The Christmas season just came to a close with Candlemas on February 2nd. It was the last day we might (liturgically) sing O Come Let Us Adore Him. As we prepare for the season of Lent, which begins March 5th this year, can we show Jesus the same Adoration amidst the suffering of the Cross?
What Does it Mean to Adore?
We may think of adoring someone as loving in a joyful way as we do when we hold a small child, but to adore means to love and respect deeply and even to worship or venerate. The word adore comes from the Latin ad meaning “to” and ore meaning “speak or pray.” Knowing this might change how easily we say we adore things. In fact, knowing this, can we say we would adore Christ on the Cross?
Easy Love
Culturally, we say we adore someone or something to mean we love strongly. It’s not wrong, but it’s at times too loosely used. We love little babies, and we love cute outfits. We love a person’s friendliness or kindness. Fun and positive things and people are easy to love, but can we love ugliness?
Tough Love
Not all love is pretty. Married couples take a vow to love in sickness and in health, for better or for worse. Stick around and those things will happen. Stick through them and love grows stronger, but it’s not easy. Love is tough and sometimes ugly.
There’s nothing pretty about the Cross. It’s a brutal form of capital punishment. The way Christ died for us was violent from the moment the night of the arrest began. He sweat blood while praying, yet still healed the ear of the soldier who arrested Him. He endured questioning and being paraded around and mocked. Christ took on a crown of thorns and a horrid lashing with the whip. He bore the Cross to Calgary, falling three times but getting up each time and enduring the suffering.
On the Cross, amidst the final moments, He asked the Father to forgive those who tormented Him. His love never faltered.

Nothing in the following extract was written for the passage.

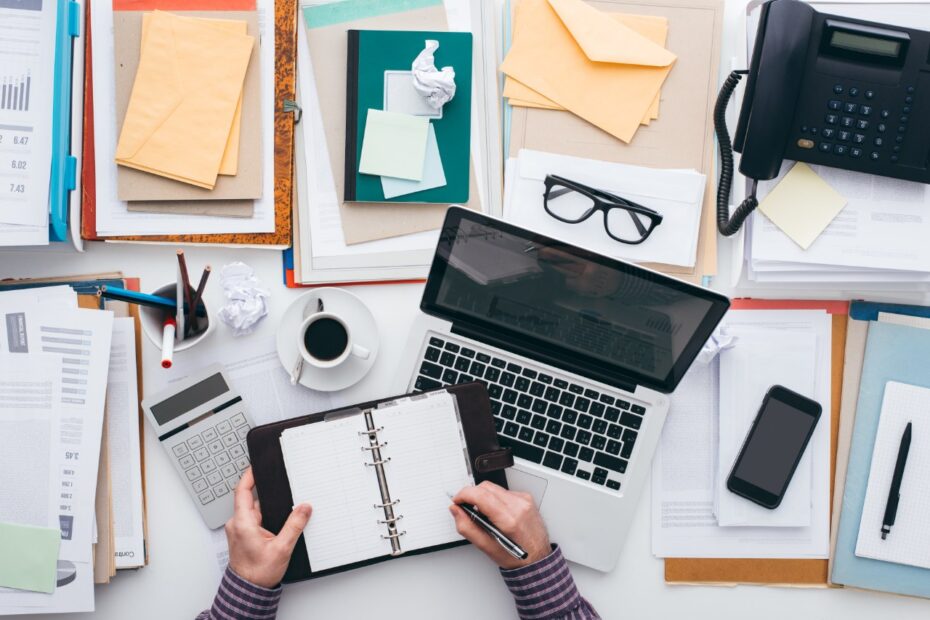
Find the location of a particular element. This screenshot has width=930, height=620. pens is located at coordinates (124, 290), (165, 335), (179, 291), (186, 281), (204, 281), (467, 508), (894, 490).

He never turned away from us. He took on the Will of the Father out of love for God and man. Christ became the Sacrificial Lamb.
Adoring in the Ugliness
Not all love is pretty. Some love is ugly. Sometimes we love right in the muck of life. We love our kids when they get sick. We love our spouses when they lose a job. When times are tough, we’re still called to love. We love during old age and all of its ugliness. Sometimes loving in the ugliness of life is harder than we want it to be. Some relationships don’t survive. Those that do can be scarred. It’s difficult, but to truly love and adore is not meant to be easy.
Christ’s love for us was not and is not easy. (I, for one, don’t make it easy; I’m working on that.) Yet still Christ loves us as the Father loves us. His love is free and we are called to do the same. It’s the real meaning of being created in His Image, to love unconditionally, that sacrificial love, mimicking Christ’s love and suffering for us.
True Love
As Lent approaches, let’s think of ways to increase our love for God and for each other. Lent is a time of inward reflection, sacrifice, and contemplation of Christ’s suffering. Can we make it a time to increase in love as well?
We can never love as strongly as God loves, but our imitation should pull us to our knees, so that our suffering is united to Christ’s suffering. If we can adore Christ in the manger, we must also adore Him on the Cross. If we love in the joys and happiness of life, we must also love through the ugliness.
That is, after all, what true love really is.